§ **ASSIGNMENT**:
Once the line containing "right eye: (69, 73)" is found in the data below, repeat it and every later line exactly, leaving the pictures out.

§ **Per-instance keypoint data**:
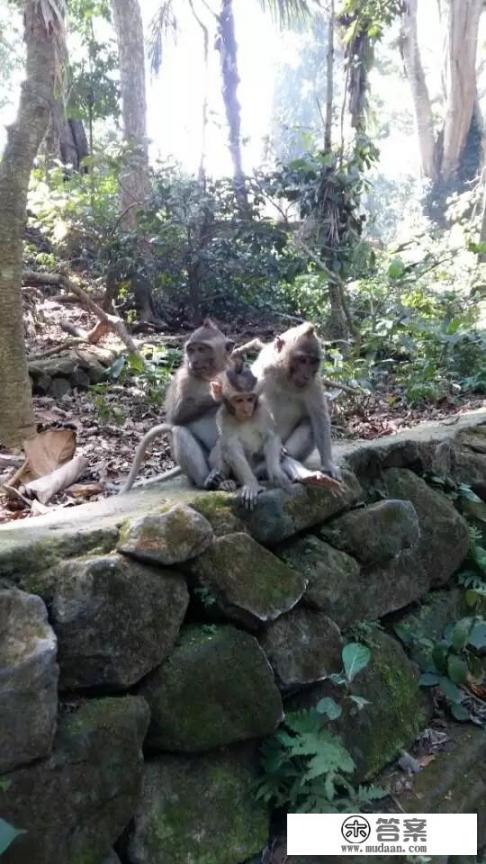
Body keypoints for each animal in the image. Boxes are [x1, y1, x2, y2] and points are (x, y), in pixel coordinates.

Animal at [121, 318, 235, 492]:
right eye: (192, 350)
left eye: (202, 349)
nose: (193, 361)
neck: (211, 375)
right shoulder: (183, 379)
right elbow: (176, 416)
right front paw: (219, 395)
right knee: (180, 433)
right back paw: (208, 481)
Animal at [206, 362, 292, 510]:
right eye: (239, 400)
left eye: (250, 399)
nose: (247, 409)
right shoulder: (223, 416)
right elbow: (231, 446)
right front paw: (251, 484)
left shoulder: (262, 411)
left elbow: (271, 437)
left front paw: (277, 475)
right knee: (222, 446)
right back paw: (221, 481)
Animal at [235, 322, 342, 486]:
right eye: (302, 360)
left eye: (313, 361)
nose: (306, 375)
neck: (285, 375)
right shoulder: (262, 370)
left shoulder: (313, 382)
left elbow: (319, 416)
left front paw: (329, 464)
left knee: (308, 424)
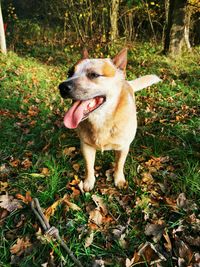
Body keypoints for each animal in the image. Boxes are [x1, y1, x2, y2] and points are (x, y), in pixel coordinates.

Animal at [58, 49, 161, 192]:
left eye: (94, 74)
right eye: (69, 73)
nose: (62, 87)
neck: (101, 121)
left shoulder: (123, 147)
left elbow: (119, 165)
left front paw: (119, 179)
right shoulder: (86, 146)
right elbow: (89, 166)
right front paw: (89, 181)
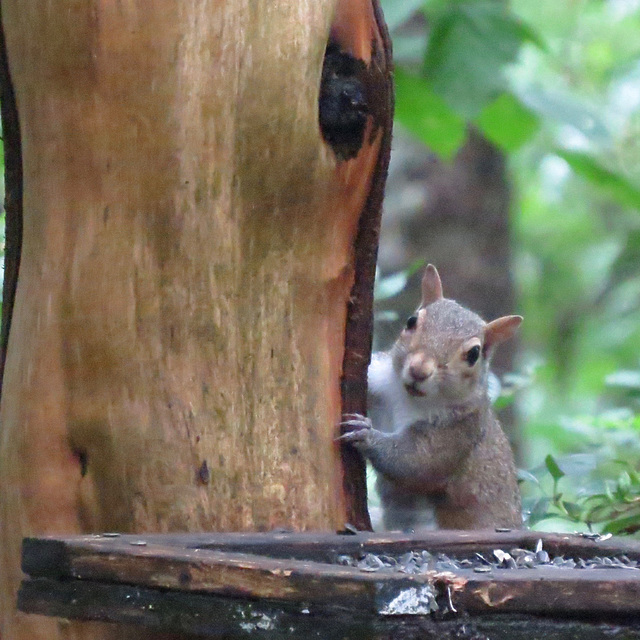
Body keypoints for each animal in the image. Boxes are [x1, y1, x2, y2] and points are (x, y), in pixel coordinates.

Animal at [338, 264, 524, 528]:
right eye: (411, 321)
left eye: (474, 354)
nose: (419, 370)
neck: (409, 398)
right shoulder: (379, 382)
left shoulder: (458, 433)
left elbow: (415, 462)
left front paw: (364, 434)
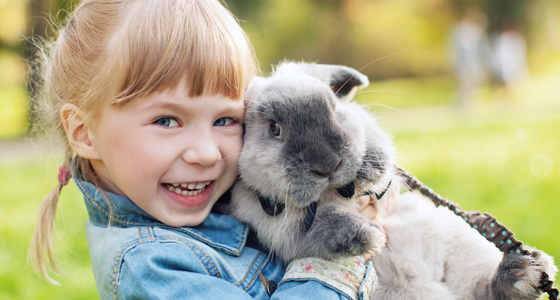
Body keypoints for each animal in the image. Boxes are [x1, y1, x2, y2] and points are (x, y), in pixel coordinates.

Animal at [230, 61, 556, 300]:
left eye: (334, 107)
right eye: (274, 129)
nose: (328, 164)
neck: (335, 191)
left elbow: (378, 149)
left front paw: (367, 171)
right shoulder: (280, 229)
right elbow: (323, 227)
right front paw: (369, 237)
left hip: (460, 245)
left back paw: (524, 272)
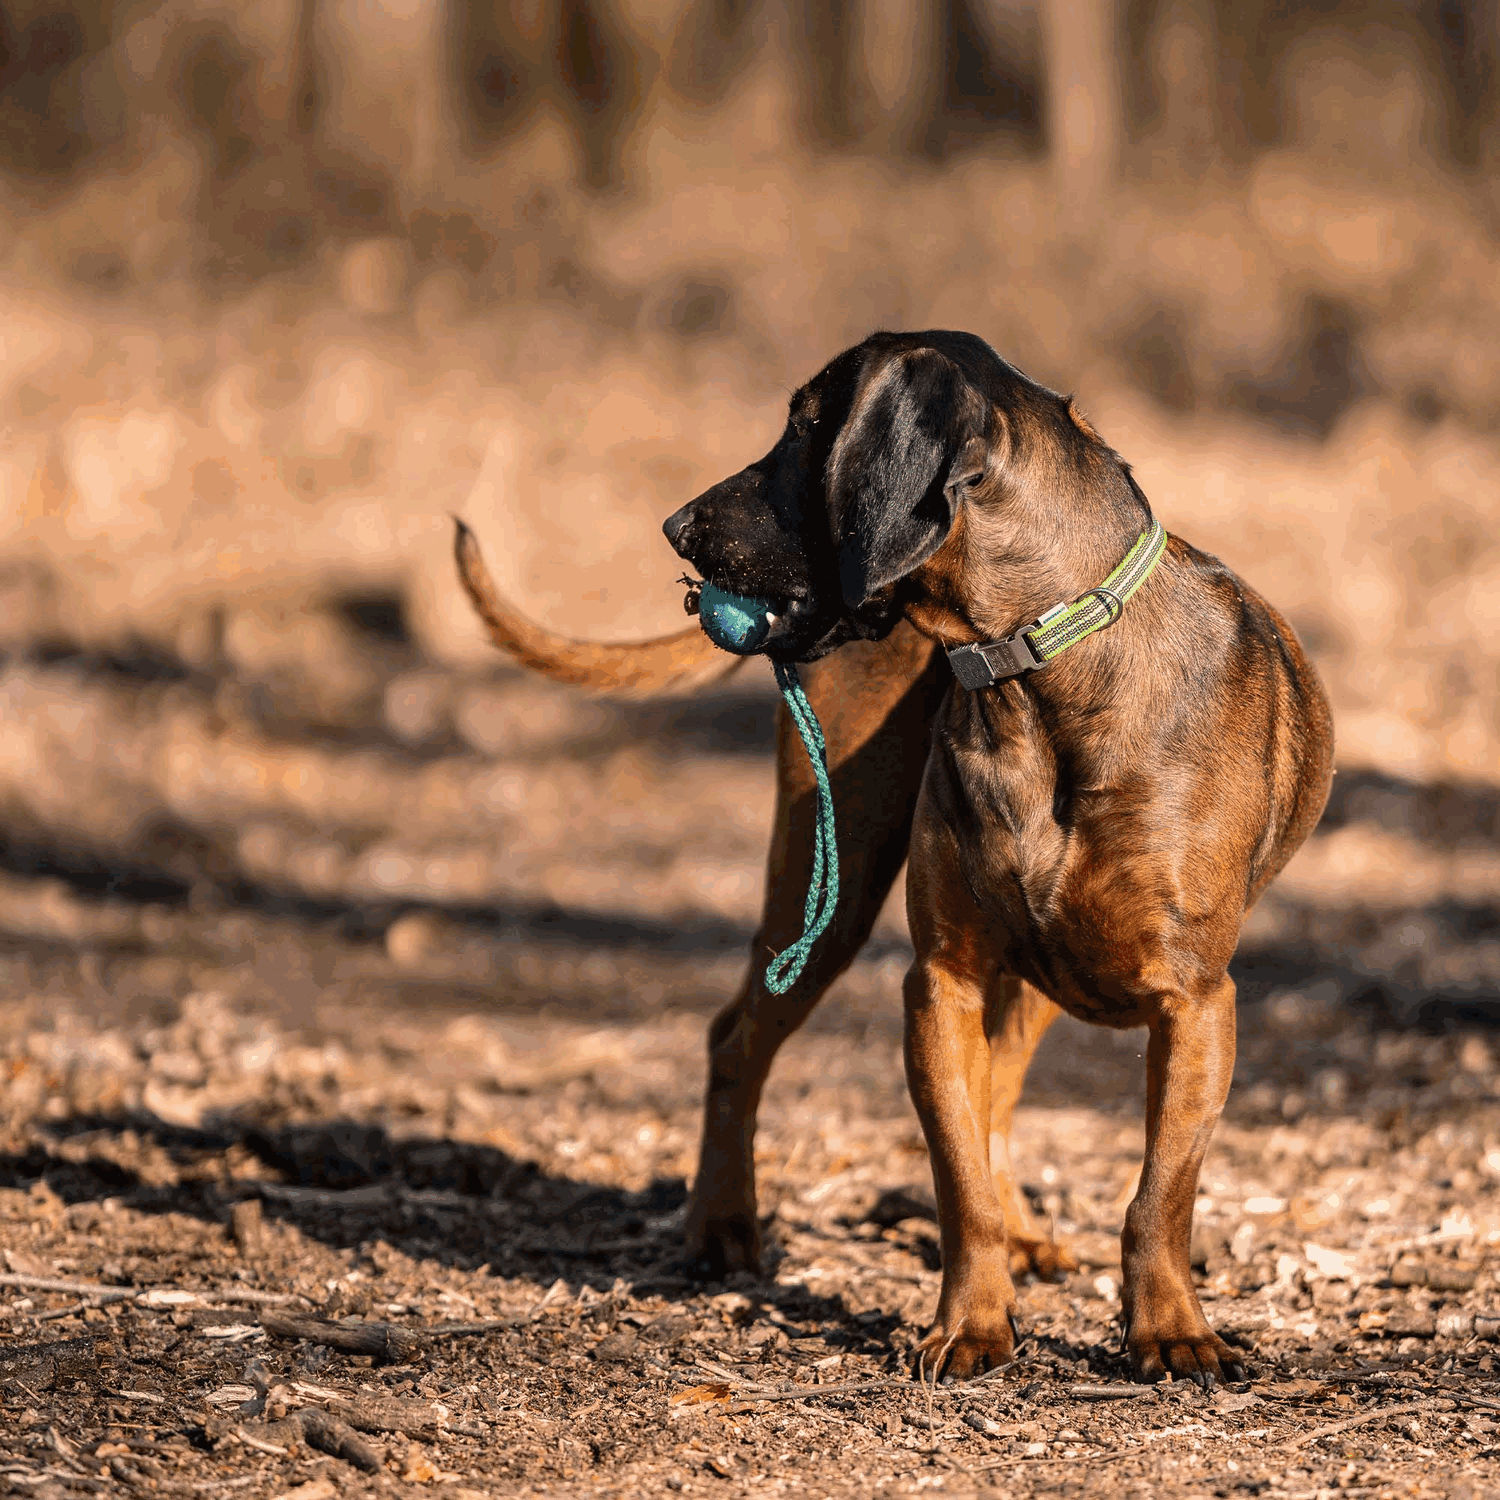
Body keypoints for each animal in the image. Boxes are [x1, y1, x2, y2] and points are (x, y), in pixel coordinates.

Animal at [456, 328, 1338, 1380]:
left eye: (809, 424)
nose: (675, 526)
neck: (1036, 669)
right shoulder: (941, 983)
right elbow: (958, 1177)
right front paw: (972, 1327)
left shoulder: (1196, 1002)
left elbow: (1158, 1190)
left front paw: (1170, 1332)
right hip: (826, 895)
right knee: (738, 1038)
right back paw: (721, 1228)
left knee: (1000, 1085)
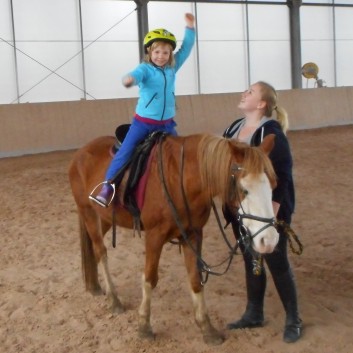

§ **TASK SOLUTION**:
right eye: (69, 73)
nose: (62, 87)
neck: (101, 121)
left shoulder: (123, 147)
left elbow: (119, 165)
left front paw: (119, 179)
right shoulder: (86, 146)
right elbow: (89, 166)
right front paw: (89, 181)
Body keypoints for each animal in the image. Boxes are [x1, y1, x2, y2] and points are (x, y), in pixel coordinates.

Animal at [338, 264, 524, 528]:
right eye: (411, 321)
left eye: (474, 354)
nose: (419, 370)
neck: (409, 398)
right shoulder: (379, 382)
left shoulder: (458, 433)
left elbow: (415, 462)
left front paw: (364, 434)
Body keypoints for each animal in the image. Boxes are [x1, y1, x2, y2] and points are (x, y), in pixel coordinates.

Animal at [230, 61, 556, 300]:
left eye: (334, 107)
right eye: (274, 129)
nose: (328, 164)
neck: (335, 191)
left elbow: (378, 149)
left front paw: (367, 171)
right shoulder: (280, 229)
right elbow: (323, 227)
right front paw: (369, 237)
left hip: (460, 245)
left back paw: (524, 272)
Body keypoints for each animal in the image. Boxes are [x1, y1, x2, y2] and points are (x, y), in pixel coordinates.

Animal at [456, 328, 1338, 1380]:
left eye: (809, 424)
nose: (675, 526)
neck: (1036, 669)
right shoulder: (941, 983)
right elbow: (958, 1177)
right front paw: (972, 1327)
left shoulder: (1196, 1002)
left elbow: (1158, 1190)
left front paw: (1170, 1332)
right hip: (826, 895)
right knee: (738, 1038)
right back paw: (721, 1228)
left knee: (1000, 1085)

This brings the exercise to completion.